En argot, se masturber
peut se dire de diverses manières. L'une d'elles c'est « se
palucher ». Le paluchisme, mot que j'invente ici, consiste à
clamer le bien inconditionnel de la branlette. Aujourd'hui, c'est
très chic et moderne de dire que c'est une activité inévitable,
délicieuse, hygiénique, positive, naturelle, et tutti quanti.
Le « modèle » étant l'homme, qui se branle à gogo. A
la femme est reproché fréquemment sur Internet de ne pas en faire
autant. Seuls quelques imbéciles vont condamner la branlette en
l'accusant de maux terrifiants et imaginaires. Par exemple de causer
le cancer de la prostate ou la calvitie. Si ! Si ! Je l'ai lu sur
Internet.
Mais voilà, si un homme
se branle tous les jours une fois, en dix ans il va se branler 3650
fois... Vous croyez que ça n'a rigoureusement aucune conséquence ?

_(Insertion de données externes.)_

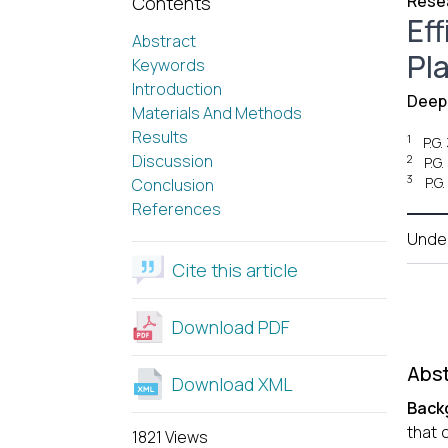
Resea
Contents
Ef
Abstract
Pl
Keywords
Introduction
Deepa
Materials And Methods
Results
1
P.G
Discussion
2
P.G
3
P.G
Conclusion
References
Unde
Cite this article
Download PDF
Abst
Download XML
Back
that 
1821 Views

Et bien si, c'est comme trop manger. On se détraque l'appétit
sexuel. On a envie de baiser tout le temps et on emmerde les femmes,
qui elles ne fonctionnent pas comme ça. Elles sont plus authentiques
dans leur fonctionnement. Une jeune fille à qui je disais récemment
que le problème que les hommes posaient aux femmes est qu'ils
avaient trop et tout le temps envie de baiser, a tout de suite
rectifié : « non ! Le problème est qu'ils ont tout le temps
envie. »
Le complément du
paluchisme, c'est le porno, et vanter celui-ci comme un grand
« progrès », c'est faire du pornographisme, autre mot
que j'invente ici. Notre société parisienne vit aujourd'hui sous le
règne du paluchisme et du pornographisme. Une conséquence de ce
double règne est de diviser les hommes. Si la baise est
omniprésente, ça signifie que tous les hommes sont en permanence en
concurrence auprès de la masse des femmes désirables. Ils sont en
opposition. De plus, dans une société excessivement sexualisée, le
rapprochement entre hommes devient tout de suite suspecté de
dissimuler le fait de chercher à profiter sexuellement de l'autre.

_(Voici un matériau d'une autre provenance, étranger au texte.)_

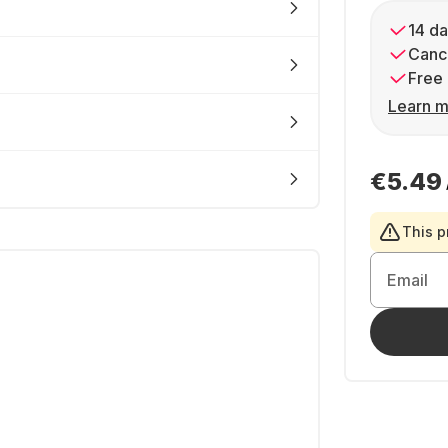
14 da
Cance
Free 
Learn m
€5.49
This p
Email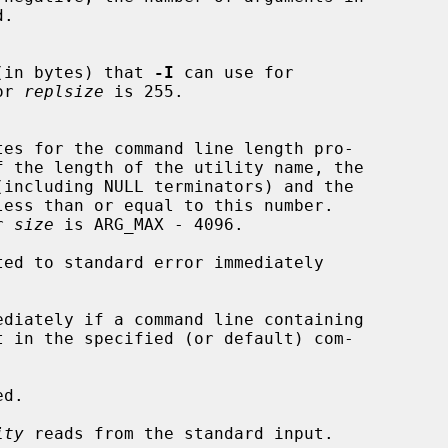
ace (in bytes) that 
-I
 can use for

for 
replsize
 is 255.

f the length of the utility name, the

(including NULL terminators) and the

or 
size
 is ARG_MAX - 4096.

ed to standard error immediately

ediately if a command line containing

t in the specified (or default) com-

d.

ity
 reads from the standard input.
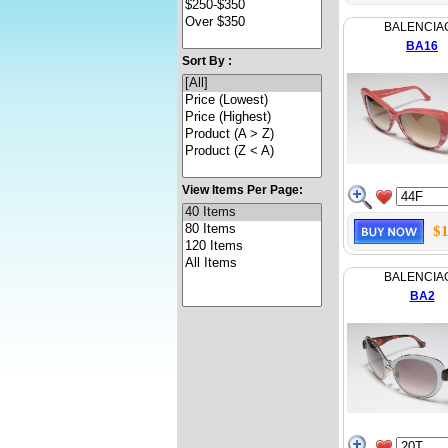
BALENCIA
BA16
Sort By :
View Items Per Page:
$1
BALENCIA
BA2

Même si ce n'est absolument pas le cas. Ayant complètement arrêté
branlette et pornographie depuis bientôt six mois, j'ai constaté
une nette amélioration de mes relations aussi bien avec moi-même
qu'avec les femmes ou les hommes. Ce progrès est plus grand avec les
hommes qu'avec les femmes.
Le paluchisme et le
pornographisme détruisent l'amitié, l'amour et... le sexe. On ne
saurait les interdire. On ne peut pas par exemple empêcher
l'inondation pornographique d'Internet. Par contre on peut
s'interdire à soi-même de la consulter. C'est affaire de conscience
et de volonté. La branlette étant largement pratiquée par les
hommes pour des raisons pas seulement sexuelles, mais comme
tranquillisant, y renoncer est un effort important. Mais c'est aussi
se débarrasser des deux tiers de ses soucis dans la tête. Il n'y a
pas que dans le domaine de la psychologie individuelle que le
paluchisme et la pornographie ont tant d'influence. Le monde
aujourd'hui est dirigé très majoritairement par des hommes. Ils
sont avides de richesses personnelles, de pouvoir, de croissance.

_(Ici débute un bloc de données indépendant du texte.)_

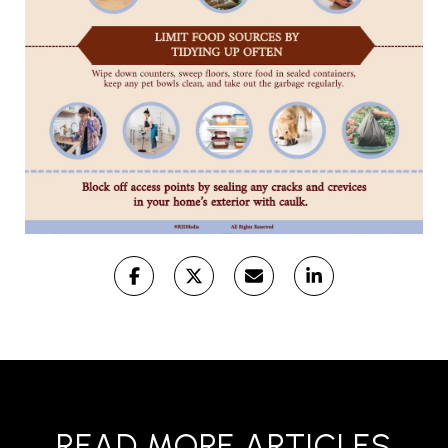
READ MORE ARTICLES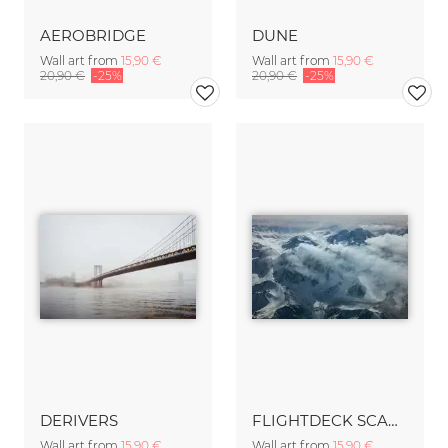
AEROBRIDGE
DUNE
Wall art from
15,90 €
Wall art from
15,90 €
20,90 €
-25%
20,90 €
-25%
DERIVERS
FLIGHTDECK SCAPE no.4
Wall art from
15,90 €
Wall art from
15,90 €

Tout un jargon ésotérique qui traduit leur mal-être, car ils sont
comme la quasi totalité des hommes esclaves du paluchisme et du
pornographisme. Ainsi, par exemple, être riche c'est séduire toute
les femmes, avoir le pouvoir c'est les posséder toutes. Et le mythe
absurde de la croissance infinie à rechercher dans un monde fini
dissimule un avatar très simple de l'érection.